Question

A skydiver jumps out of a hovering helicopter. A few seconds later, another diver jumps out, so they both fall along the same vertical line relative to the helicopter. Both divers fall with the same acceleration. Does the vertical distance between them a) increase, b) decrease or, c) stay the same? Does the difference in their velocities d)increase e) decrease or, f)stay the same? (the answer is (a) and (f) but how does the distance increase if their acceleration is the same?

Answer 1

The velocity of the first diver is always more than the velocity of the second diver hence more distance covered by the first diver over the same time

Step-by-step explanation:

In free fall

v^2 = u^2 + 2×g×S

If the initial velocity of the first diver = final velocity of the second diver then

v-u = constant

That means

S or distance between them is

= (v^2-u^2)/(2×g)

= (v+u)×(v-u)÷(2×g)

S = k×(v+u) where k = constant

Thus as v and u increases the distance between the two divers S increase

Answer 2

distance difference would a) increase

speed difference would f) stay the same

Step-by-step explanation:

Let t be the time the 2nd skydiver takes to travel, since the first skydiver jumped first, his time would be t + Δt where Δt represent the duration between the the first skydiver and the 2nd one. Remember that as t progress (increases), Δt remain constant.

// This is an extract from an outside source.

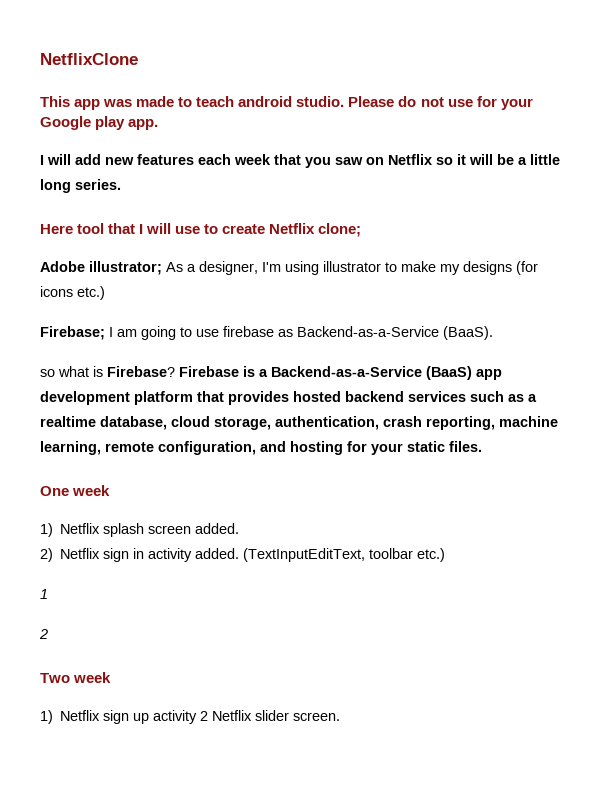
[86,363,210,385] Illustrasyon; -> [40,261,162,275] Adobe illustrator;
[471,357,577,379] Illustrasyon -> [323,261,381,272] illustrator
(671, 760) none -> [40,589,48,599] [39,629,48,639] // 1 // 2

Their equations of motion for distance and velocities are

`s_2 = gt^2/2`

`s_1 = g(t + \Delta t)^2/2`

`v_2 = gt`

`v_1 = g(t + \Delta t)`

Their difference in distance are therefore:

`\Delta s = s_1 - s_2 = g(t + \Delta t)^2/2 - gt^2/2`

`\Delta s = g/2((t + \Delta t)^2 - t^2)`

`\Delta s = g/2(t + \Delta t - t)(t + \Delta t + t)` (As
`A^2 - B^2 = (A-B)(A+B)`

`\Delta s = g\Delta t/2(2t + \Delta t)`

So as time progress t increases, Δs would also increases, their distance becomes wider with time.

Similarly for their velocity difference

`\Delta v = v_1 - v_2 = g(t + \Delta t) - gt`

`\Delta v = gt + g\Delta t - gt = g\Delta t`

Since g and Δt both are constant, Δv would also remain constant, their difference in velocity remain the same.

This of this in this way: only the DIFFERENCE in speed stay the same, their own individual speed increases at same rate (due to same acceleration g). But the first skydiver is already at a faster speed (because he jumped first) when the 2nd one jumps. The 1st one would travel more distance compare to the 2nd one in a unit of time.